Soñé..
Que recorría una carretera larga flanqueada por campos de
amapolas. El horizonte se perdía entre colinas violetas que se dibujaban sobre
un cielo encendido. Diseminadas en los campos, pinceladas de rojo reflejaban el
fuego de las nubes .
Como si se tratase de un espejismo, ante mi aparecieron dos
galgos sentados en medio de la carretera. Frené bruscamente atravesada por la
mirada de uno de ellos.
Salí del coche y al abrir la puerta, los galgos saltaron al
interior compartiendo apretujados el asiento del copiloto. Recuerdo a
continuación sentir en la piel el calor húmedo de sus lenguas, mientras
conducía de vuelta a casa. Una vez allí, ambos no se separaron de mí en ningún
momento, reclamando continuamente caricias.
Tras el cristal de la ventana se contemplaba aun el ocaso,
con ese cielo rojo encendido contrastando con el verde de los campos cuajados
de amapolas.
A pesar del calor de los animales, que no se despegaban de mí,
sentí frio. Me hice un café muy caliente y pude observar como el vapor que
emanaba, enmarcado por el círculo azul de la taza, formaba nubes que iban
cubriendo la habitación.
Me vi envuelta por las nubes que cubrían la estancia desdibujando sus contornos. Tenía la sensación de haberme elevado hasta llegar al cielo, acompañada de mis inseparables galgos.
Arropada por la bruma sentí una lluvia de caricias en forma de pétalos de amapola que caían pausadamente.

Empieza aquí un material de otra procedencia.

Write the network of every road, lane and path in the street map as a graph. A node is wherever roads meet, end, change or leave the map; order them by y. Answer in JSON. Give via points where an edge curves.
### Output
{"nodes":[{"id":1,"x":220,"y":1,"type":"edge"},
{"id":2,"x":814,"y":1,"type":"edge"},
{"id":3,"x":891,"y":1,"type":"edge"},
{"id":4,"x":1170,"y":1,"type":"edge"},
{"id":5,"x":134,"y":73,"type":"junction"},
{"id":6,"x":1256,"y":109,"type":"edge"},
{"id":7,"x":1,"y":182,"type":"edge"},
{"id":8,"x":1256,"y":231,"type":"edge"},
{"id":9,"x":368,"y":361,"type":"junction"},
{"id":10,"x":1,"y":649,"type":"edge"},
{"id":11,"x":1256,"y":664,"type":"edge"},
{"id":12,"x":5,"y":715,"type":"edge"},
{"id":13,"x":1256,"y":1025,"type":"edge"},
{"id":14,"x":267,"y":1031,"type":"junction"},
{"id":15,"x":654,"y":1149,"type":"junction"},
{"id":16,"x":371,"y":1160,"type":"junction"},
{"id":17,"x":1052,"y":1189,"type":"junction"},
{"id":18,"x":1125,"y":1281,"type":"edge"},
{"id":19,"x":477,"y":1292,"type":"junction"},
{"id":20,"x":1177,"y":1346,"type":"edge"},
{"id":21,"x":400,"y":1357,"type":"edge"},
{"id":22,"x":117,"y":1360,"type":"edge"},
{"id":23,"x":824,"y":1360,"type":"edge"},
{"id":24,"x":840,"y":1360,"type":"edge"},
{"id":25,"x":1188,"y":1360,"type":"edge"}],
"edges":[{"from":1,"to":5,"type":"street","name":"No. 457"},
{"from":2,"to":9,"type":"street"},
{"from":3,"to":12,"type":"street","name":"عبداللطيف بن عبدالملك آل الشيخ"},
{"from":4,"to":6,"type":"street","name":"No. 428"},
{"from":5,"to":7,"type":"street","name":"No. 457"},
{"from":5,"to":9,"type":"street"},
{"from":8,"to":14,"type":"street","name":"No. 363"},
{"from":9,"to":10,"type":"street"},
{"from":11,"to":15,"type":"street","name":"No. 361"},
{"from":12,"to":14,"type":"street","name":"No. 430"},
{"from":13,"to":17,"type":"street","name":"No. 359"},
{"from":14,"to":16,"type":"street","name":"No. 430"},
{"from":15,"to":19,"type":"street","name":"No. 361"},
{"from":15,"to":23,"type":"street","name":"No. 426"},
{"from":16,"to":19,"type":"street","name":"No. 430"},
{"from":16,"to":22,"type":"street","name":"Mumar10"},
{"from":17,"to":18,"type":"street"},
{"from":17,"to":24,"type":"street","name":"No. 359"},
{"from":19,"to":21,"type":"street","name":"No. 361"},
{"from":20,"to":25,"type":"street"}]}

Poco a poco fui percibiendo, tras el telón de rojos confetis, como de las nubes iban emergiendo edificios de diferentes estilos arquitectónicos. Sus formas y colores se dibujaban con nitidez configurando un horizonte en continuo vaivén.
Las cúpulas de los edificios fueron recreando un paisaje que pronto reconocí como la ciudad donde vivía. Sentada en el suelo y apoyada en un muro, se acercaron unos gatos que, como anteriormente ocurrió con los galgos, reclamaban mis caricias.

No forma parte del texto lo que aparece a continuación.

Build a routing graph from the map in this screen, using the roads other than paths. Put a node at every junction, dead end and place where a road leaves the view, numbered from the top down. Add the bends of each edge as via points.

Junto a mí había un cerezo cargado de frutas, cuyos tonos armonizaban con el rojizo del cielo. Las cerezas caían al suelo y su aroma embriagador despertaba en mí el deseo de probar su sabor.

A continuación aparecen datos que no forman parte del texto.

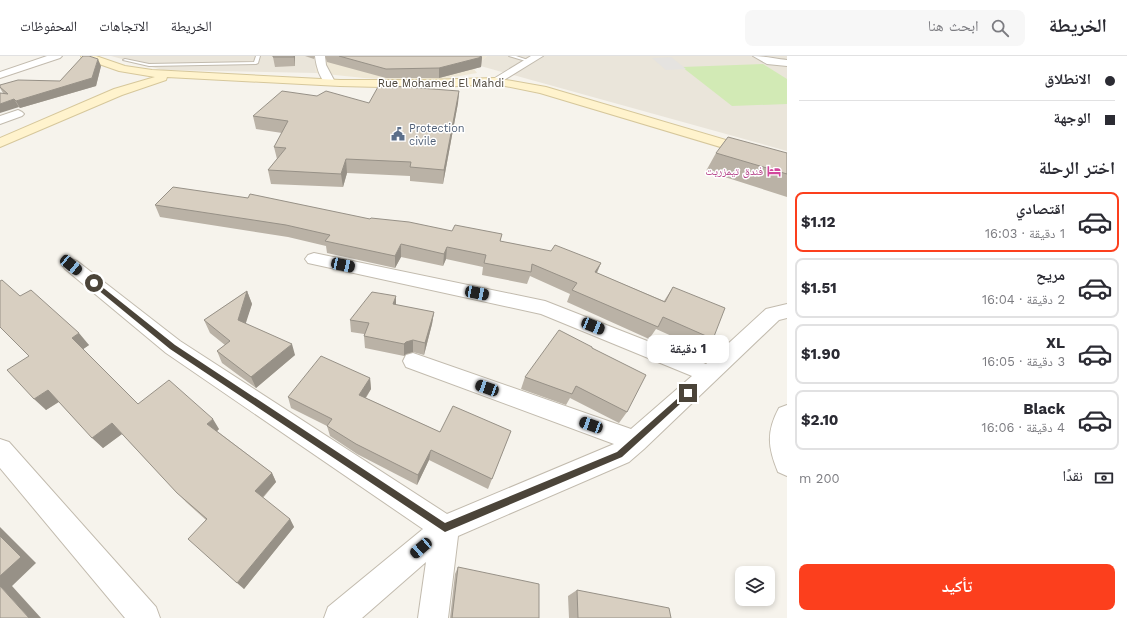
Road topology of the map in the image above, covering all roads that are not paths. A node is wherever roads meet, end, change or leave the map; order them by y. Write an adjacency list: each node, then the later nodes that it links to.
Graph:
1 (57, 56): 13 (street)
2 (86, 56): 11 (main road, Rue Mohamed El Mahdi)
3 (99, 56): 11 (main road)
4 (136, 56): 12 (lane)
5 (258, 56): 12 (lane)
6 (320, 56): 16 (street)
7 (511, 56): 9 (lane)
8 (758, 56): 10 (street)
9 (534, 58): 15 (street)
10 (787, 63)
11 (108, 65): 12 (main road, Rue Mohamed El Mahdi)
12 (127, 65): 14 (main road, Rue Mohamed El Mahdi); 17 (main road)
13 (0, 75)
14 (176, 75): 16 (main road, Rue Mohamed El Mahdi); 17 (main road)
15 (495, 81): 16 (main road, Rue Mohamed El Mahdi); 21 (main road, Rue Mohamed El Mahdi)
16 (330, 82)
17 (118, 92): 20 (main road)
18 (18, 114): 19 (street)
19 (0, 120)
20 (0, 143)
21 (787, 163)
22 (314, 259): 26 (street)
23 (71, 265): 31 (street)
24 (787, 311): 26 (street)
25 (413, 361): 28 (street)
26 (709, 374): 28 (street)
27 (787, 415): 30 (street)
28 (636, 441): 31 (street)
29 (0, 450): 32 (street)
30 (787, 464)
31 (445, 528): 33 (street); 34 (street)
32 (145, 618)
33 (339, 618)
34 (433, 618)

Escuché un sonido de cristales rompiéndose y de nuevo me encontré en mi casa. A través de los vidrios rotos de la ventana pude contemplar el mismo entorno donde antes había estado. El cielo había pasado del rojo al naranja y al cerezo apenas le quedaban algunas frutas, pendiendo oscilantes de sus ramas casi desnudas.
El manto de pétalos de amapola que antes cubría la habitación se desplazaba ahora hacia el exterior a través de los huecos de los cristales. Las cortinas se ondulaban al ritmo de tres salamandras que, mimetizadas con el verde, bailaban nerviosas.
En el suelo, los gatos bebían de los rojos charcos que contemplé, al comienzo del sueño, en los campos de amapolas. Fue su intenso color cubriendo mi retina lo que me hizo despertar.